[WHAT THIS TASK INVOLVES]
Return every line below that contains the word "roślin". Case counts.

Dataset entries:
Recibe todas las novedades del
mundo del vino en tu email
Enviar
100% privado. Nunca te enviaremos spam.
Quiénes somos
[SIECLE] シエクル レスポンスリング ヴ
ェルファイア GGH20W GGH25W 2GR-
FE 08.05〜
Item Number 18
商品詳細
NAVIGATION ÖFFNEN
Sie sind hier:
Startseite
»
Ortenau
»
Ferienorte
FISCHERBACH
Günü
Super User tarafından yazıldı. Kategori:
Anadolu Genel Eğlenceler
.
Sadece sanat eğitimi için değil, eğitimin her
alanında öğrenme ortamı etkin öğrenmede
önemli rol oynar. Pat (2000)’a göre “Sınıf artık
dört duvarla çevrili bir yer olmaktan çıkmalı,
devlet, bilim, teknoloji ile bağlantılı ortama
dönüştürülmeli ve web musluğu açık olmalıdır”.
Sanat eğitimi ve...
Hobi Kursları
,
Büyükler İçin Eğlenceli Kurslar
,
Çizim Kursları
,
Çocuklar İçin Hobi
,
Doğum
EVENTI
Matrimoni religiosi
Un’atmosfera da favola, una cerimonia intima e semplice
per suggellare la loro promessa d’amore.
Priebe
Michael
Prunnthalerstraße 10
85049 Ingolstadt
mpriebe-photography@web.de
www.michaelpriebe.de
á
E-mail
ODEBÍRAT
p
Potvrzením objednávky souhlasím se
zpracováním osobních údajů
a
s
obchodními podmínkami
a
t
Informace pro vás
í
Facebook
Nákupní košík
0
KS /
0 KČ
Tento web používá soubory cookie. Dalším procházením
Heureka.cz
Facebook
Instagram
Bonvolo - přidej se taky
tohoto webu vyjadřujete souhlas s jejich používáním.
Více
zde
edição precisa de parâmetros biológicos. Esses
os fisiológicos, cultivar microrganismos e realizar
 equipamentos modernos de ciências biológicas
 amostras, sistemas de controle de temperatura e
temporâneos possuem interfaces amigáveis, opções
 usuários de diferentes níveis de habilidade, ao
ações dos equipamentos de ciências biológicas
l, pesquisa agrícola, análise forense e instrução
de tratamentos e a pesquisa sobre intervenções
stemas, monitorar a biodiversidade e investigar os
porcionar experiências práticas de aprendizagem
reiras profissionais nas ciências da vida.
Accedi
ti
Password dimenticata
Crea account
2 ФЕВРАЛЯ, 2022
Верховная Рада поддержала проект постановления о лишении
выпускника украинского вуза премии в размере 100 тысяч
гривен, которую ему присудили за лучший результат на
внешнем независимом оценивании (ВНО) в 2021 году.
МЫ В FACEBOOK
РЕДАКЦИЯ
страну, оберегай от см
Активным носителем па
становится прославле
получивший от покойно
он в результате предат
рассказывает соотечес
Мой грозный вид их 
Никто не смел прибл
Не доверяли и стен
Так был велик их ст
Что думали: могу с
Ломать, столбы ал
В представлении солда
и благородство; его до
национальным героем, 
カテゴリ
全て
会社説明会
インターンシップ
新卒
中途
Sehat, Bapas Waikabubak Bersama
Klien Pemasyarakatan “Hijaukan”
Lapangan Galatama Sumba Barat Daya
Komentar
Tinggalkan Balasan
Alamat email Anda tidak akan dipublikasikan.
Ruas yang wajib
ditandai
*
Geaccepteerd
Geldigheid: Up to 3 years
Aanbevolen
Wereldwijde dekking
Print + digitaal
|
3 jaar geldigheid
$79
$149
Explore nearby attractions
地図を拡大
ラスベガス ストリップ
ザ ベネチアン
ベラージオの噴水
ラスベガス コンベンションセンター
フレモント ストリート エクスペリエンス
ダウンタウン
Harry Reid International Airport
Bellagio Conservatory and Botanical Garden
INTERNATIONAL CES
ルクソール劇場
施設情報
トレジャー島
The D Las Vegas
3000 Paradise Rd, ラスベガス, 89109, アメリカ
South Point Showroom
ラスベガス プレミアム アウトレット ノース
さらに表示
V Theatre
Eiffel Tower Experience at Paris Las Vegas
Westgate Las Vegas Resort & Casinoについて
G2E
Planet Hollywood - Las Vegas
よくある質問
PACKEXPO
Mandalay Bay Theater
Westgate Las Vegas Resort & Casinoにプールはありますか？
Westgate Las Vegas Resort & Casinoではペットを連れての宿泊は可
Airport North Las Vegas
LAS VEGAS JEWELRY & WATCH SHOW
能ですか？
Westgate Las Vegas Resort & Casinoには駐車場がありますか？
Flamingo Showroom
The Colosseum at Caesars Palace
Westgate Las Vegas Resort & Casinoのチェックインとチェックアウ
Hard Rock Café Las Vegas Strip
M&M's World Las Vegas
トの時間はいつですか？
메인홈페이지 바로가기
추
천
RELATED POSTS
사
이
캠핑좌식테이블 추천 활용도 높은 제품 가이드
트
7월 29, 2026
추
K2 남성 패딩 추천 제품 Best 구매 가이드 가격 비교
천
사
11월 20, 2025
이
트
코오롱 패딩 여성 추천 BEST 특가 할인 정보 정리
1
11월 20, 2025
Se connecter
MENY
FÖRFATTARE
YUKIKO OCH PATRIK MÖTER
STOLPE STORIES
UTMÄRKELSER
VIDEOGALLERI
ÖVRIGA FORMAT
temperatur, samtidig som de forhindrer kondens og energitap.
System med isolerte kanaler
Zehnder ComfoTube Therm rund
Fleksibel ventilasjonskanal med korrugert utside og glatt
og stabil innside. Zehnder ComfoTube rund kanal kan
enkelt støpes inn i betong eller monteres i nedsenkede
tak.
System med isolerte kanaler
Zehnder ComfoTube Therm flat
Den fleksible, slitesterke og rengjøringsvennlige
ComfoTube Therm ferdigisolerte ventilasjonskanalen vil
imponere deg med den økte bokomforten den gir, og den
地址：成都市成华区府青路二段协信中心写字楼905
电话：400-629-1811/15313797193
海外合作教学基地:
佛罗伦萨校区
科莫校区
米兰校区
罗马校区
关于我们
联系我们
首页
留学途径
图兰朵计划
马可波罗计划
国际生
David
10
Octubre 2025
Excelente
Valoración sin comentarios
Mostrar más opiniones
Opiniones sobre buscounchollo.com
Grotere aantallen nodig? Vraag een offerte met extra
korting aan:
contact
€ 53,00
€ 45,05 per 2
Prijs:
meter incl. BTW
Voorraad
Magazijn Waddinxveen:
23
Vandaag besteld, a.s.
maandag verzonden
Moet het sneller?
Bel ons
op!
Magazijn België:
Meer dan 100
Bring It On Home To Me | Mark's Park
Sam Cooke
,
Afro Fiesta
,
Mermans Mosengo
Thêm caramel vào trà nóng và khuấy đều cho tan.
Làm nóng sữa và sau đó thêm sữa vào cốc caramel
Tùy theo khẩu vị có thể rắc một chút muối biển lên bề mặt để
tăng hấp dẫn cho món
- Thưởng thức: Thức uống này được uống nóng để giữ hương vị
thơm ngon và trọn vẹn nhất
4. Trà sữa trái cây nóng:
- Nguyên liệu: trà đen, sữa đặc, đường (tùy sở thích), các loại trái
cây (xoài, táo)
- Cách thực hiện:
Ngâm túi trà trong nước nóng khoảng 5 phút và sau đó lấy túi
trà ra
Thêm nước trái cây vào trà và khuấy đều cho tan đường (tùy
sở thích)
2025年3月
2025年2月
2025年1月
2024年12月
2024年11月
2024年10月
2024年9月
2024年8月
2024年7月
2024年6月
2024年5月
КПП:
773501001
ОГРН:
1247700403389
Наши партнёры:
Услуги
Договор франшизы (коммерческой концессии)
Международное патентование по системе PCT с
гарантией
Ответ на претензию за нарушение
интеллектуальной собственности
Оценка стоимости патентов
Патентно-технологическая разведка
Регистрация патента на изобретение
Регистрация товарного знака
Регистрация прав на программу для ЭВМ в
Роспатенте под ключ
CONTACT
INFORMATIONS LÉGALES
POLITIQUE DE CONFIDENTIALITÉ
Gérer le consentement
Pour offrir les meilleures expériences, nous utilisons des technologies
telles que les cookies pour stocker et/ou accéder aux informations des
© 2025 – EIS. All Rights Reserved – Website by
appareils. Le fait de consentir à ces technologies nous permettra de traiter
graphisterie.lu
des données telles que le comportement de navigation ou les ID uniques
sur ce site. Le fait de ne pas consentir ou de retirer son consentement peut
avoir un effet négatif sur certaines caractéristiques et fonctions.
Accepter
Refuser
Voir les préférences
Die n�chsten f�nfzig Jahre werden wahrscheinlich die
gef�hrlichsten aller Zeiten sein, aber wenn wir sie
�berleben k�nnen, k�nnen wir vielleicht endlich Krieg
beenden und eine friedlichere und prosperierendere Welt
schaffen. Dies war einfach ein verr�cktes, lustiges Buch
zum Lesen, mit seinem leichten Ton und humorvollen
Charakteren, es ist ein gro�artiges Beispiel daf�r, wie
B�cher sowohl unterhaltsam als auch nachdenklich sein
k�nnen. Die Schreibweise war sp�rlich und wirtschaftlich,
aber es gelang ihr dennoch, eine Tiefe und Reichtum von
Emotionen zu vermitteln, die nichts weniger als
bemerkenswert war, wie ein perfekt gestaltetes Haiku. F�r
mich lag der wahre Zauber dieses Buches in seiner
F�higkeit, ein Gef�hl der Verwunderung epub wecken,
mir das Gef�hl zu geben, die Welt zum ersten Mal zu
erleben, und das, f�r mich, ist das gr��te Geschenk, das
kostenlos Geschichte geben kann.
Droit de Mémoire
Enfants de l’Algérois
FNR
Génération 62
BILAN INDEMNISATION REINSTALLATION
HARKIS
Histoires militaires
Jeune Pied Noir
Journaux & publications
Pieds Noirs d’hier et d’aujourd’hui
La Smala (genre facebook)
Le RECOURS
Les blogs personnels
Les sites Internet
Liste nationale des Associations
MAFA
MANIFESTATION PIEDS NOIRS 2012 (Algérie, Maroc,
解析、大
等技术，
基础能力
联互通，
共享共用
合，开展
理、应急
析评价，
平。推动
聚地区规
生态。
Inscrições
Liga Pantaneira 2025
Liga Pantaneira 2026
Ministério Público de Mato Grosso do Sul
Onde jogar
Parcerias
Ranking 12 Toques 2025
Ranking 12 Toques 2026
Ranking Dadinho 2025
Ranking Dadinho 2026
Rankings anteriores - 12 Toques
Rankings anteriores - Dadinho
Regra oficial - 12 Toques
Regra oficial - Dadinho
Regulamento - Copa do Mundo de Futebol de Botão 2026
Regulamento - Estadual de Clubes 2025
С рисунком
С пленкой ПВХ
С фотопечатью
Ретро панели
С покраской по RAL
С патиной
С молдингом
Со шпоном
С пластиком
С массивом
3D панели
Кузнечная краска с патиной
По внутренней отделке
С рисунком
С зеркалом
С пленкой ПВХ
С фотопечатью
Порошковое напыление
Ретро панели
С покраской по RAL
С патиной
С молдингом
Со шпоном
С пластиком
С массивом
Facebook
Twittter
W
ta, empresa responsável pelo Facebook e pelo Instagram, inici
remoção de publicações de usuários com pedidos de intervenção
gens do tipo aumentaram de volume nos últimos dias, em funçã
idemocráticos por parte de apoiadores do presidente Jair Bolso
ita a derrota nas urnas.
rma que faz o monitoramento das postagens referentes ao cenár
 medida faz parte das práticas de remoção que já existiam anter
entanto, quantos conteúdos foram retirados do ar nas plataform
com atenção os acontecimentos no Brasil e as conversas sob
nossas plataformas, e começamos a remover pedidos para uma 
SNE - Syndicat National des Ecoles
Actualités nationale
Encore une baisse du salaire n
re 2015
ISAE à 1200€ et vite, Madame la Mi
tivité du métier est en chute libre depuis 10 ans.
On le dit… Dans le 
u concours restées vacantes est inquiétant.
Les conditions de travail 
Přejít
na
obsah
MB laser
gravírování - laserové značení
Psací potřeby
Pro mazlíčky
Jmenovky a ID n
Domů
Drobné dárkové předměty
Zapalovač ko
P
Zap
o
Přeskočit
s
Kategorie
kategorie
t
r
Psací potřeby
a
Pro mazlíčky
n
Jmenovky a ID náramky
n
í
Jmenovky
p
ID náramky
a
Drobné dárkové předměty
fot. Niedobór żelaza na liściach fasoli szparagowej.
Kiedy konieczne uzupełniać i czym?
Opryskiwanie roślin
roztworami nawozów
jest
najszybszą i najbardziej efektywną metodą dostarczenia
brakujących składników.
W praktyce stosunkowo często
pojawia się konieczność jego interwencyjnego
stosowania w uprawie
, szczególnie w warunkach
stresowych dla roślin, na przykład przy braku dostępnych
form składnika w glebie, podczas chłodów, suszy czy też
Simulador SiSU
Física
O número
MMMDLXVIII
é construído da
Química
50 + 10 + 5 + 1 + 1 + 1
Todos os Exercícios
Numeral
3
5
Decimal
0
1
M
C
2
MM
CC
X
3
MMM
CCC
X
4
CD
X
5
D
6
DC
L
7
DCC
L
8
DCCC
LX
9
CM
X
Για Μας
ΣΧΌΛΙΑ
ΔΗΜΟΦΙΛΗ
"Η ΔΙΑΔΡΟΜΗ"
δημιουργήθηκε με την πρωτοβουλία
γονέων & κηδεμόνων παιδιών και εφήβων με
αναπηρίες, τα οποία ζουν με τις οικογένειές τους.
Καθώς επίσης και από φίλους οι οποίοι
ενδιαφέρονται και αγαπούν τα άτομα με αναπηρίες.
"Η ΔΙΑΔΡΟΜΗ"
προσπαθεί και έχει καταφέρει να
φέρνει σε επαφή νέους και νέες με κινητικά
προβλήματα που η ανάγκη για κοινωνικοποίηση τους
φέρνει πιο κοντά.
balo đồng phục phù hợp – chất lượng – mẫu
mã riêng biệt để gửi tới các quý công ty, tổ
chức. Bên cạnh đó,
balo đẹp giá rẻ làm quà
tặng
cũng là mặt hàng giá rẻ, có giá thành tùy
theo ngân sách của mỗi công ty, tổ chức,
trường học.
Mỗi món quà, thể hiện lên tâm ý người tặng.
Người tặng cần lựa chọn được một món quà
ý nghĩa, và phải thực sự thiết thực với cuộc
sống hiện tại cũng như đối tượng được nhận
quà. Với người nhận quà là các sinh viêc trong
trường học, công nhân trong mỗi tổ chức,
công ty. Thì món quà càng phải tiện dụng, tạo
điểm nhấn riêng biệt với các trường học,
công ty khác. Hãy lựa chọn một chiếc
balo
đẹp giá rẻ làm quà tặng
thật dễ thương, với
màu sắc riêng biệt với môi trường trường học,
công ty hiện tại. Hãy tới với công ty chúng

[REPLY TO THE TASK]
Opryskiwanie roślin
stresowych dla roślin, na przykład przy braku dostępnych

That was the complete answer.